On TV, all night, all they'd been speculating on was the stroke of midnight, and would every computer fail? After all my work, and on top of the news of the demise of my ArtForum, I was disgusted, as you might well imagine. But... I still had a sense of humor about it. At that moment, I conceived of a great practical joke that I would play on my nieces. No, I'm not the PJ I once was. I've mellowed ~ I have a reputation to maintain. Dignity. Integrity. But I still get a wild hare every now and then. I am a night owl, and the night was young. And I was giddy with champagne. I drank a whole cup. On TV, people were singing and dancing: 'It's the end of the world as we know it... and I feel fine! I feel fine!'

I felt fine! My computer was not smoking. But I was. I started hacking that keyboard. I was Stan with a plan. I was a Paintbrush whiz. I grabbed that Mouse and I painted that rectangle desktop green. Then I selected the color white, switched to text tool, and started typing gibberish. I chose Courier size 10 and I typed data. It didn't matter what data. I typed 000000s. I typed dates. I typed exes. I switched to Symbol and I typed Greek. I knew well what a trashed file looks like. I learned what a magnet does to a floppy disc back when floppies were 8 inches wide and, well ~ floppy. I covered that screen in Greek. In between the gibberish, I typed 2000, 1900, date does not compute. ERROR! ERROR! I typed all kinds of garbage. I switched to red, and changed the font size. I typed more garbage. Then I saved that file and made it into a Wallpaper. (Wallpaper was something I knew how to do. Early on, I'd had 6 months of a computer without Internet and with very little software loaded on it. I had time to learn how to do wallpaper.) Then I started on the folders.

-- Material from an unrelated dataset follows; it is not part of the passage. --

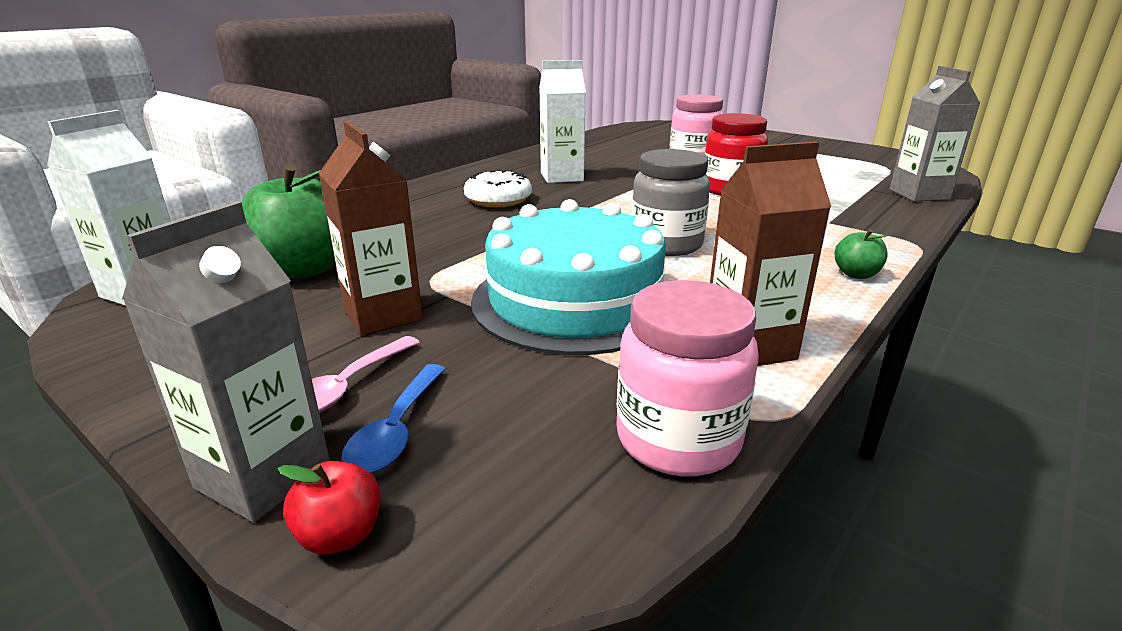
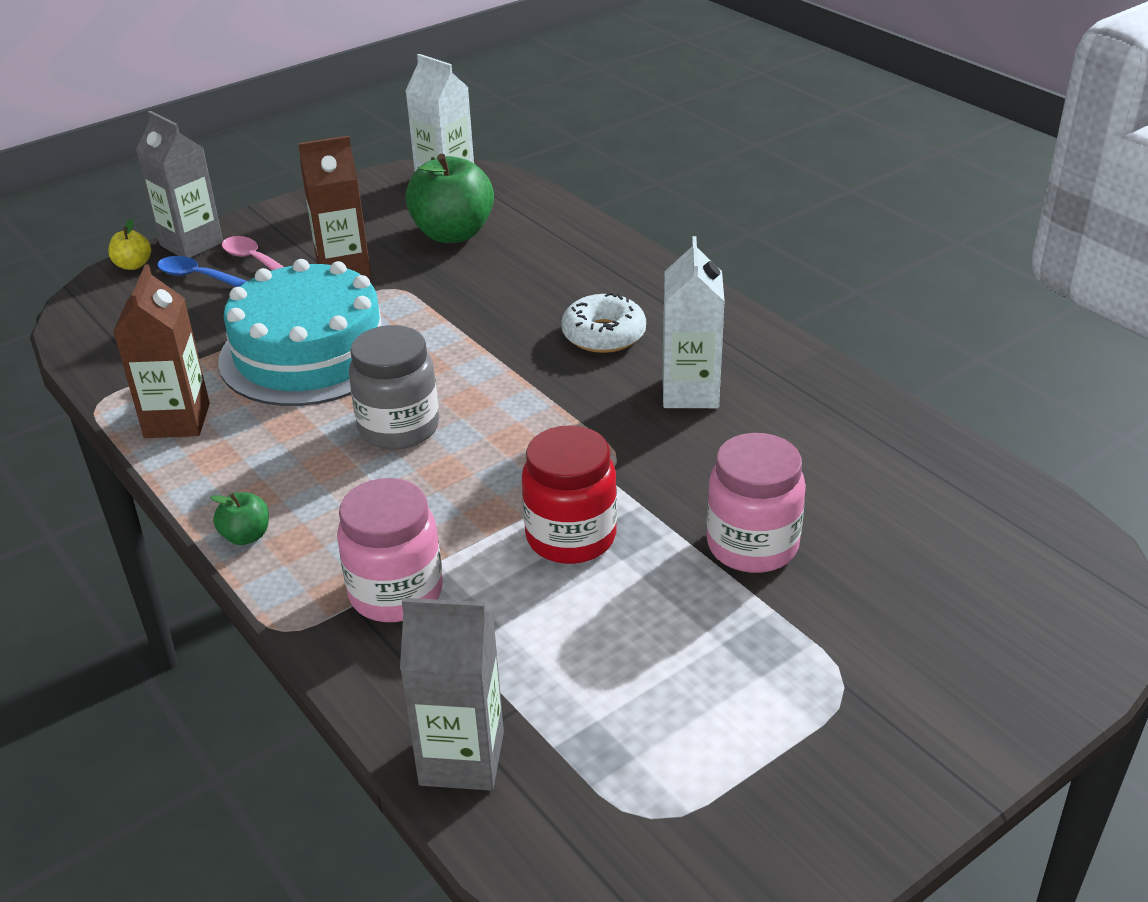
camera: 105 degrees right, 10 degrees up
(340, 535) = (133, 265): red apple -> yellow apple
(678, 439) = (111, 365): pink jar -> pink jar (396, 593)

By the year 2000, I had the knack of that drag-and-drop thing. I had Windows down pat. I created a single folder, and I named it dERRORf2000k. Then I dragged every folder on that desktop into that one folder. The one folder that couldn't be moved, I covered up. Shortcuts and Windows icons, I moved, covered with blank folders, or renamed to gibberish, having already learned that you can dump or rename shortcuts without affecting the file itself. I couldn't remove some of the Windows icons, but I could rename them. I renamed them gibberish. The one icon that wouldn't rename, I covered with the single folder I had created. That screen looked a mess! Those girls will freak when they see this screen, I thought. They will not know what to do. By then, I was dead tired, but happy, and I went to bed.

Come morning, I felt like dead meat. I am never much in the morning, and man, was I was sluggish that day! I was dying to see how the girls would react to to my little joke, but I didn't want to spill the beans, so I waited patiently. They never came up. I went downstairs and they were all involved in a movie. It was some long, drawn-out saga. It lasted for hours and hours. They never did come up. In the end, the joke was on me. My practical joke fell as flat as the Y2k Bug. I guess our great scare sounds pretty silly now. You just had to be there.

The Millenium Bug had scurried off to the cobwebs of tech history, and my site, Bugbones, was on the verge of a great new life. Said she.

Oh, the perils of Bugbones.

NOTE: This post was revised after I discovered I'd left out a segment. I've had to backtrack a little, in keeping with the timeline...
(Ref. chronology and y2k terms. I was there, but I just had to refresh my memory.